Like many other people, I was snared by the TV commercial in the 1984 Superbowl which introduced the Apple Macintosh, the computer that radically changed the playing field in the early days of personal computer development. That model, which became the company's signature, followed Apple's Lisa, which was a flop. We can chuckle now over its 9-inch screen and 120,000 bytes of memory! In a separate live event that year, there was a neatly dressed young man with a bow tie touting the machine as being "insanely great." That was the pre-turtleneck and jeans Steve Jobs. So, from the beginning, the creator and the creation were a single bonded brand. It is an exceptional business achievement if people think of you when they see the product and the product when they see you.
Neither Steve Jobs nor his business partner Steve Wozniak was an inventor as such. For example, the Windows-based computer interface was invented by some big brain folks at Xerox in the 1970s. The Alto computer, as it was called, had menus, icons, graphics and the mouse, things that enabled non geeks like me to use a computer. Xerox didn't see potential in the Alto, but Jobs and his associates were excited by what they saw in the big company's Palo Alto laboratories. They liked it so much that they adopted the graphical interface and mouse approach. It is a fabulous strategy for a small business to figure out how to package and market something in a way that eluded its actual creators. Trust funds all over the world are bulging with dollars earned from this approach!
A part of the Steve Jobs story that many business founders can identify with is the chapter when in 1985 he was exiled from the house he'd played an important part in building. Earlier, John Sculley had been encouraged to leave Pepsi-Cola to become president of Apple by Jobs with the famous pitch "Do you want to sell sugar water for the rest of your life or come with me and change the world?" Soon a power struggle developed between Jobs and Sculley. The board of directors (many of whom represented venture capital) believed that Steve was behaving badly in several ways and decided to hit the escape key. The lesson is that investors' money doesn't just talk, sometimes it screams. Be very careful about the terms on which you accept investment money. The dollars always love the idea and a profitable exit strategy more than they love you.
Though I own an iPod and an iPad, (with an Apple Newton in the junk drawer) the computers in my life are PCs. It is fascinating to gaze in on the cult-like following that Jobs established with his own story and that of his products. It is the dream of most business owners to have the kind of pricing power that Apple has shown with their computers in most instances costing substantially more than their PC equivalents. Mercedes Benz used to get away with pricing their cars based on cost and desired markup until Lexus changed all that back in the early nineties.
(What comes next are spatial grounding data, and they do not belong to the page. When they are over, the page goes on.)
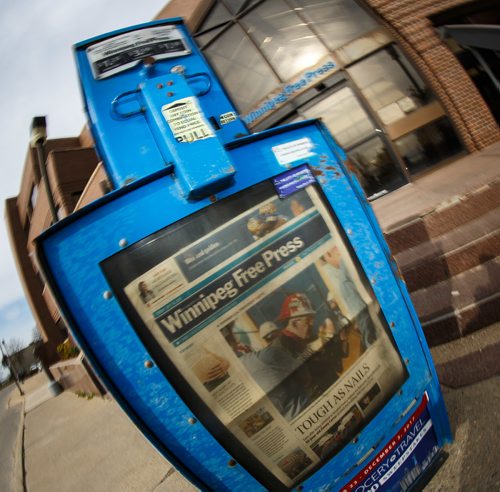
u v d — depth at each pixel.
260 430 1.52
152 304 1.41
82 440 5.75
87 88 1.90
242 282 1.51
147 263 1.42
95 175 7.76
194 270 1.46
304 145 1.71
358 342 1.67
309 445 1.58
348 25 6.37
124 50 2.04
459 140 5.96
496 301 2.84
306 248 1.61
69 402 10.38
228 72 7.09
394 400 1.76
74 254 1.38
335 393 1.62
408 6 6.11
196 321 1.45
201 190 1.46
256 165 1.59
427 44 6.02
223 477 1.49
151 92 1.54
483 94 6.14
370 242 1.73
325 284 1.63
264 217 1.57
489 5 6.07
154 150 1.76
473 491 1.74
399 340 1.78
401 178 6.18
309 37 6.54
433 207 3.80
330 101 6.41
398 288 1.78
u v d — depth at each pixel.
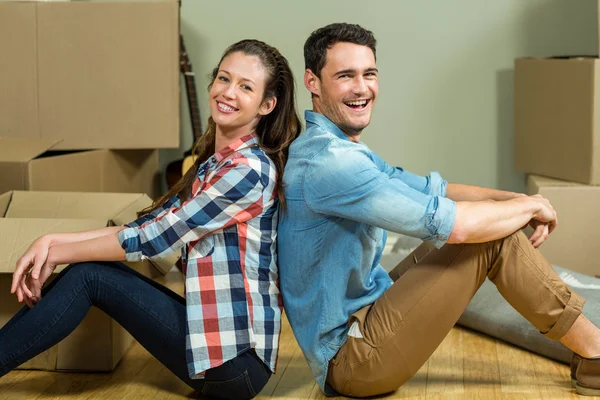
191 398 2.14
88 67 3.30
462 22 3.74
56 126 3.33
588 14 3.68
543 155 3.45
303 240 1.97
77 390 2.20
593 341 2.06
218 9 3.79
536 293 1.99
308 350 2.05
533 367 2.37
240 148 1.98
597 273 3.16
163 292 2.09
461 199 2.22
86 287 1.99
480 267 1.98
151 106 3.32
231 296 1.96
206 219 1.92
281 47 3.79
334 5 3.76
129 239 1.94
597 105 3.10
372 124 3.84
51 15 3.28
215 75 2.09
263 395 2.17
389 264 3.13
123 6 3.28
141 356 2.47
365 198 1.86
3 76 3.31
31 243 2.15
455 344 2.59
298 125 2.08
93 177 3.26
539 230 2.02
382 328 1.99
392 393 2.16
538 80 3.45
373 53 1.98
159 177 3.83
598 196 3.12
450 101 3.79
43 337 1.97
Now most car makers design and engineer to hit a specific price point. Apple is still able to play their own pricing game with people getting out of bed at midnight to get in line for a new product release. That sounds like the prayer of any business owner from very small to mega large.
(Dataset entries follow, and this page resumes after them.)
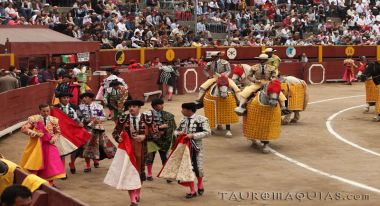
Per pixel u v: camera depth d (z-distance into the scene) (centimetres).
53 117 1405
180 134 1358
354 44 4569
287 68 3975
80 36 3425
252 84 1961
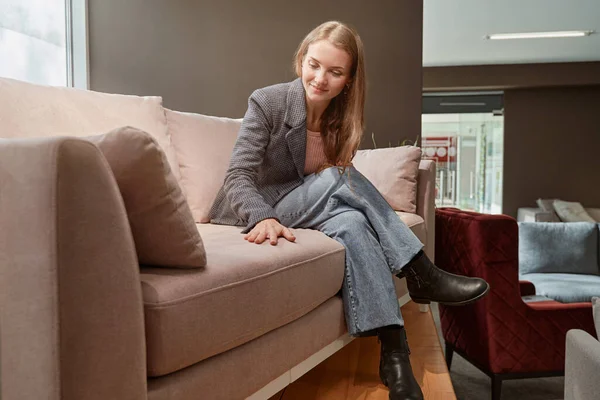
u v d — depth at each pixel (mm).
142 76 3393
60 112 1536
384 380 1330
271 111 1517
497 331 2023
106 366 690
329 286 1295
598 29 5684
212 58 3373
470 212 2348
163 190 798
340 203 1485
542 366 2033
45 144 636
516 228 2035
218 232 1455
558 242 3863
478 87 7559
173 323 797
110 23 3371
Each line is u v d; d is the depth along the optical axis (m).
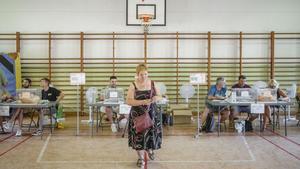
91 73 9.34
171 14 9.31
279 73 9.36
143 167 4.21
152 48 9.37
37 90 6.16
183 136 6.23
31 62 9.29
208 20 9.36
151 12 9.20
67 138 6.01
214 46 9.37
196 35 9.36
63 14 9.29
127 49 9.38
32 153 4.92
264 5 9.34
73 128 7.12
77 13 9.30
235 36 9.34
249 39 9.35
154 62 9.38
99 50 9.37
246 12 9.34
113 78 6.83
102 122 7.87
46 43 9.30
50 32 9.21
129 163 4.41
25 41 9.27
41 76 9.30
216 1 9.33
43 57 9.33
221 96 6.59
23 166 4.25
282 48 9.31
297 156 4.73
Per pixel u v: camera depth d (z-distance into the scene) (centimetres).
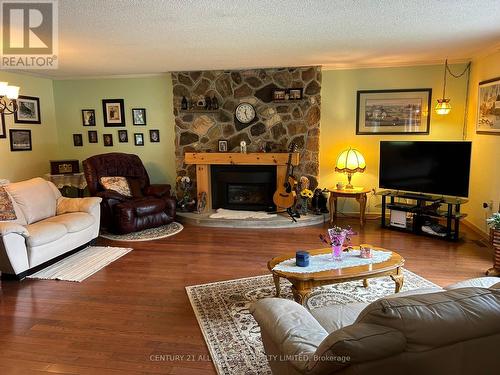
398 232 518
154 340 261
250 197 627
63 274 381
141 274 381
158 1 275
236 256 431
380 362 118
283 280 357
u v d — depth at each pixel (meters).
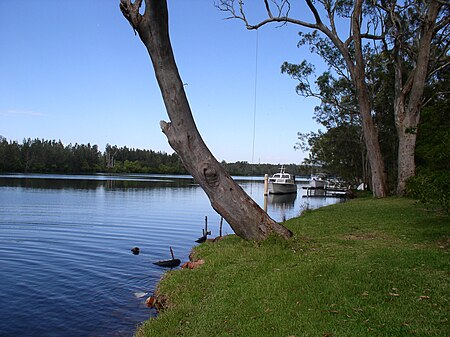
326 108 44.91
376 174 27.17
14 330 7.41
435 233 11.03
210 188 10.21
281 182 58.16
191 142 9.95
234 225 10.50
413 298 5.91
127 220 24.38
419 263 7.79
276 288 6.71
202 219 25.73
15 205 31.48
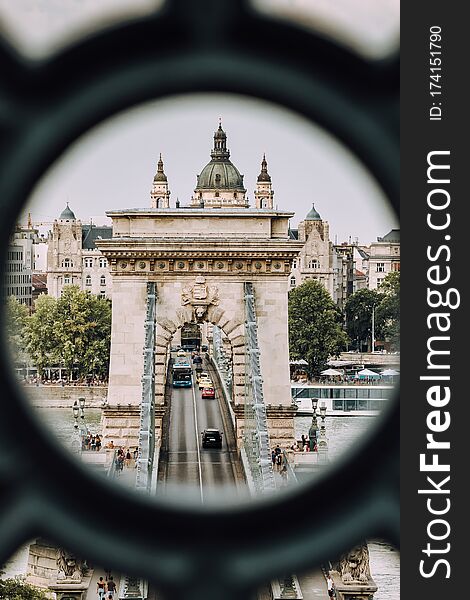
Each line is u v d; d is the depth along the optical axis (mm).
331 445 131750
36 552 92688
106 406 143125
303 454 131625
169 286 145500
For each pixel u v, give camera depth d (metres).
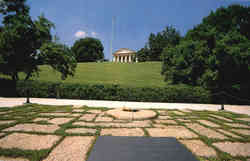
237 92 13.38
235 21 18.41
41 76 28.91
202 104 12.34
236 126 5.71
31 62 14.77
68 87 12.55
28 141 3.65
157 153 3.08
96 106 9.48
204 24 20.39
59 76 29.98
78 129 4.62
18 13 14.12
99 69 40.62
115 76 32.59
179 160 2.83
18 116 6.15
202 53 16.75
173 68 21.11
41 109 7.75
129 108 7.00
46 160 2.83
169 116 6.98
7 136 3.93
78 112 7.20
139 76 33.28
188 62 19.00
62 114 6.74
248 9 19.06
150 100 12.53
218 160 3.01
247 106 12.16
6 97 12.17
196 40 19.52
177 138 4.10
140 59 71.50
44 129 4.54
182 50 20.56
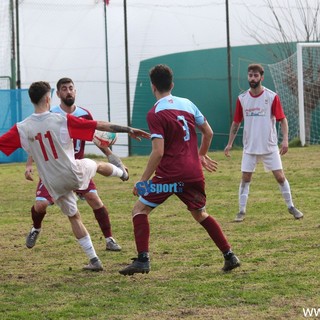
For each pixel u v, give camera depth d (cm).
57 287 1372
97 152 4612
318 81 4859
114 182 3117
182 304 1221
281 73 4922
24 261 1617
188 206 1398
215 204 2381
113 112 4725
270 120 2064
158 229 1942
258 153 2045
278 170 2052
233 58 5031
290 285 1307
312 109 4862
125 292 1314
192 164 1377
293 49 5169
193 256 1591
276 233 1820
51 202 1630
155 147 1342
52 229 2014
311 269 1418
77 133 1401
I've long had great regard and admiration for the late Mr. Jobs. He was on my personal list of people to meet. Yes, he was a very smart person who eventually became very wealthy from what began as a garage based small business. But my great admiration comes from the fact that until the end, he was a risk taker who had the confidence to march to the beat of his own drummer. The iPod, iPhone and iPad devices rode the crest of the biggest digital era wave in ways that perhaps even he didn't imagine. His spirit will receive one of the biggest compliments any organization can offer when daily someone at Apple ponders, "What would Steve do?"